• [Documento de origem]
Em pacientes com complicações (p. ex., úlcera, câncer) os organismos devem ser erradicados. A erradicação de H. pylori pode até mesmo curar alguns casos de linfoma MALT (mas não outras doenças malignas associadas a essa infecção).

O tratamento de indivíduos assintomáticos é controverso, mas o reconhecimento do papel de H. pylori no câncer tem levado à recomendação de sua erradicação.

Vacinas, tanto preventivas quanto terapêuticas (isto é, como um adjuvante ao tratamento de pacientes infectados), estão em fase de desenvolvimento.

A erradicação de H. pylori requer terapia com vários fármacos, classicamente antibióticos associados a supressores do ácido (1). Os inibidores da bomba de prótons suprimem H. pylori, e o pH intragástrico aumentado secundário ao seu uso pode aumentar a concentração e a eficácia dos antimicrobianos, criando um ambiente hostil para H. pylori.

O tratamento quádruplo é a melhor estratégia terapêutica inicial nos locais onde a resistência à claritromicina é > 15% e é recomendada tanto pelas diretrizes europeias (2) como pelas diretrizes do ACG (3). No tratamento quádruplo são administrados os seguintes medicamentos por via oral durante 14 dias (4):

  • Inibidor da bomba de prótons (lansoprazol 30 mg por via oral 2 vezes ao dia; omeprazol 20 mg por via oral 2 vezes ao dia; pantoprazol 40 mg 2 vezes ao dia; rabeprazol 20 mg por via oral 2 vezes ao dia; ou esomeprazol 40 mg por via oral uma vez ao dia)

• [Enunciado da tarefa]
Copie na íntegra, sem nenhuma alteração, o texto sobre o tratamento de H. pylori. As linhas não têm relação com o texto.

• [Registros extraídos]

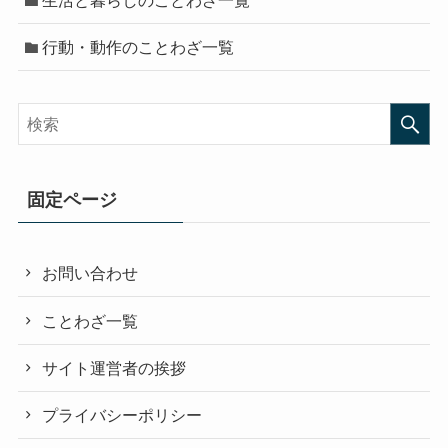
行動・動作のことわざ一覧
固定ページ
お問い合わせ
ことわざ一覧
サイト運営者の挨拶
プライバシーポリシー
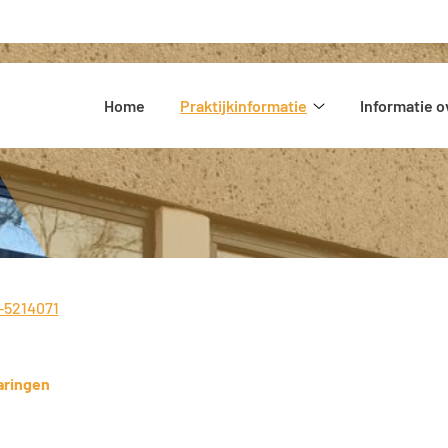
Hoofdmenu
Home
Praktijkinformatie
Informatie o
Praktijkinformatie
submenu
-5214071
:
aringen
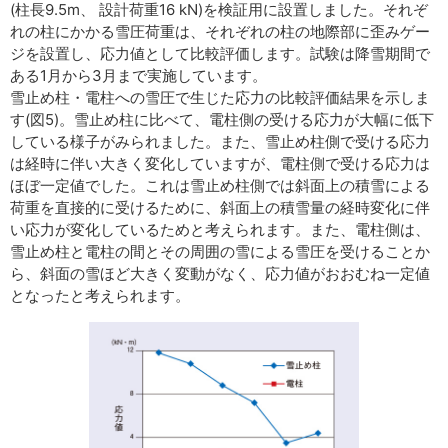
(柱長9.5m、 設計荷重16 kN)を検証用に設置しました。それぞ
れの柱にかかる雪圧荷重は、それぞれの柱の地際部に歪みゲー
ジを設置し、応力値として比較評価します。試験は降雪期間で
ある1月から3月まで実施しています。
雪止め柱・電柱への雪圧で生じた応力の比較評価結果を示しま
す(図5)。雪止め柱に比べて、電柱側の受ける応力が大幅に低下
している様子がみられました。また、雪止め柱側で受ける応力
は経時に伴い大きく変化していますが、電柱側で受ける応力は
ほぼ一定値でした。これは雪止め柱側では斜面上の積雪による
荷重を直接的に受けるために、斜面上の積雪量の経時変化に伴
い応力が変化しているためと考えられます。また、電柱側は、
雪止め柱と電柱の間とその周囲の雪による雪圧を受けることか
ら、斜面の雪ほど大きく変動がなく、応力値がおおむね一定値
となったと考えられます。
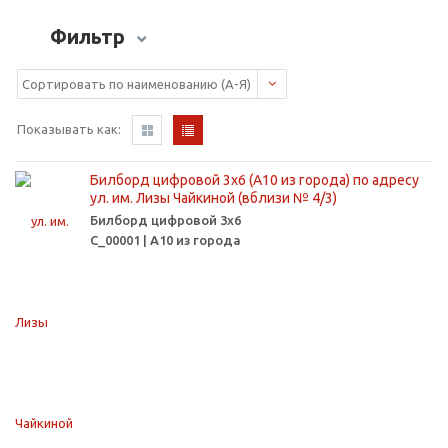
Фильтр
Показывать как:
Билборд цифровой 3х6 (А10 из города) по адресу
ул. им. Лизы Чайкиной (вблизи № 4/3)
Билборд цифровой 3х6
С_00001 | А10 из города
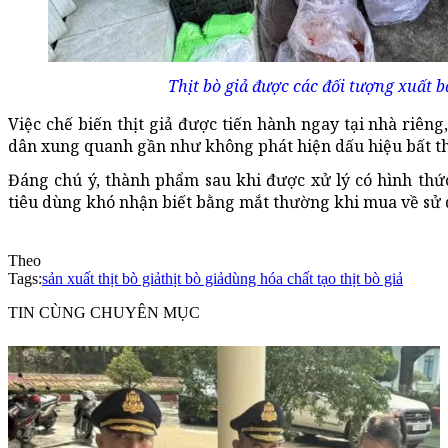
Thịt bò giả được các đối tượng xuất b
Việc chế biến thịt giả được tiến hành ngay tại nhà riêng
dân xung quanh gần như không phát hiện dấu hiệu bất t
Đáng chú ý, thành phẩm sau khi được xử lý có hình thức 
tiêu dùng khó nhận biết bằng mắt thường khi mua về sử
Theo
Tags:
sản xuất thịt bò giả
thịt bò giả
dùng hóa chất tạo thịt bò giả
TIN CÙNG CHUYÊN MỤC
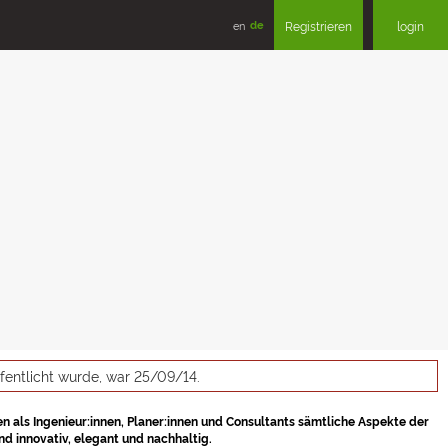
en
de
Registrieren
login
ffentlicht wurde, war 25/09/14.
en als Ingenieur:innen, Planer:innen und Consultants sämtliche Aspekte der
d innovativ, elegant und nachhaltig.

• [Resposta escrita]
Em pacientes com complicações (p. ex., úlcera, câncer) os organismos devem ser erradicados. A erradicação de H. pylori pode até mesmo curar alguns casos de linfoma MALT (mas não outras doenças malignas associadas a essa infecção).

O tratamento de indivíduos assintomáticos é controverso, mas o reconhecimento do papel de H. pylori no câncer tem levado à recomendação de sua erradicação.

Vacinas, tanto preventivas quanto terapêuticas (isto é, como um adjuvante ao tratamento de pacientes infectados), estão em fase de desenvolvimento.

A erradicação de H. pylori requer terapia com vários fármacos, classicamente antibióticos associados a supressores do ácido (1). Os inibidores da bomba de prótons suprimem H. pylori, e o pH intragástrico aumentado secundário ao seu uso pode aumentar a concentração e a eficácia dos antimicrobianos, criando um ambiente hostil para H. pylori.

O tratamento quádruplo é a melhor estratégia terapêutica inicial nos locais onde a resistência à claritromicina é > 15% e é recomendada tanto pelas diretrizes europeias (2) como pelas diretrizes do ACG (3). No tratamento quádruplo são administrados os seguintes medicamentos por via oral durante 14 dias (4):

  • Inibidor da bomba de prótons (lansoprazol 30 mg por via oral 2 vezes ao dia; omeprazol 20 mg por via oral 2 vezes ao dia; pantoprazol 40 mg 2 vezes ao dia; rabeprazol 20 mg por via oral 2 vezes ao dia; ou esomeprazol 40 mg por via oral uma vez ao dia)